ACTIVITY ▸ Render the lines from the line with "al Museum Collection" up to and including the line with "ownload the object's" as a Markdown table with the columns Line No. and Line Text, numbering each line and omitting blank lines.

PROVIDED RECORDS ▸

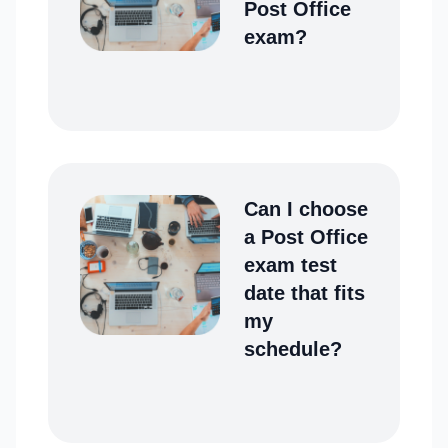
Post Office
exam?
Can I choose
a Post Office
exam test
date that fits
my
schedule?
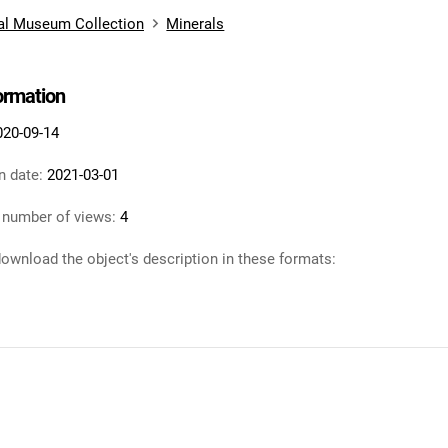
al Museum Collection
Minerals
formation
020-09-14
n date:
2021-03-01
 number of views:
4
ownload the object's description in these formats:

...

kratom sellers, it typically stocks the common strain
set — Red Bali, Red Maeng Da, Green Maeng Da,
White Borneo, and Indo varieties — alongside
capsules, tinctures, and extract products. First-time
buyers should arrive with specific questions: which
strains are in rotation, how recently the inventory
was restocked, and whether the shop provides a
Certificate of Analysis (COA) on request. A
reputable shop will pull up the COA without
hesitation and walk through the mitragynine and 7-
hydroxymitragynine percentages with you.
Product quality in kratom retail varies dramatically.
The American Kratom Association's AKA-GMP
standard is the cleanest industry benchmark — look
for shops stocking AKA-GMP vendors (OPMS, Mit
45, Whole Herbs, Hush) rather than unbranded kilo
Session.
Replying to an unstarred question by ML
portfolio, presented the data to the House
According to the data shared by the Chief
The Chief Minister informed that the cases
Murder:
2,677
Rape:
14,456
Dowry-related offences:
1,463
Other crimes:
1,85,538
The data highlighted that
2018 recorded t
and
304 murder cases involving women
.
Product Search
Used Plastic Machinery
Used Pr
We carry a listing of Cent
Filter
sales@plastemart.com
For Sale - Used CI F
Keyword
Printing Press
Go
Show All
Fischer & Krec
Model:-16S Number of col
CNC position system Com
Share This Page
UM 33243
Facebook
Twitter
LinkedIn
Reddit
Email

SOLVED PROBLEM ▸
| Line No. | Line Text |
|---|---|
| 1 | al Museum Collection |
| 2 | Minerals |
| 3 | formation |
| 4 | 020-09-14 |
| 5 | n date: |
| 6 | 2021-03-01 |
| 7 |  number of views: |
| 8 | 4 |
| 9 | ownload the object's description in these formats: |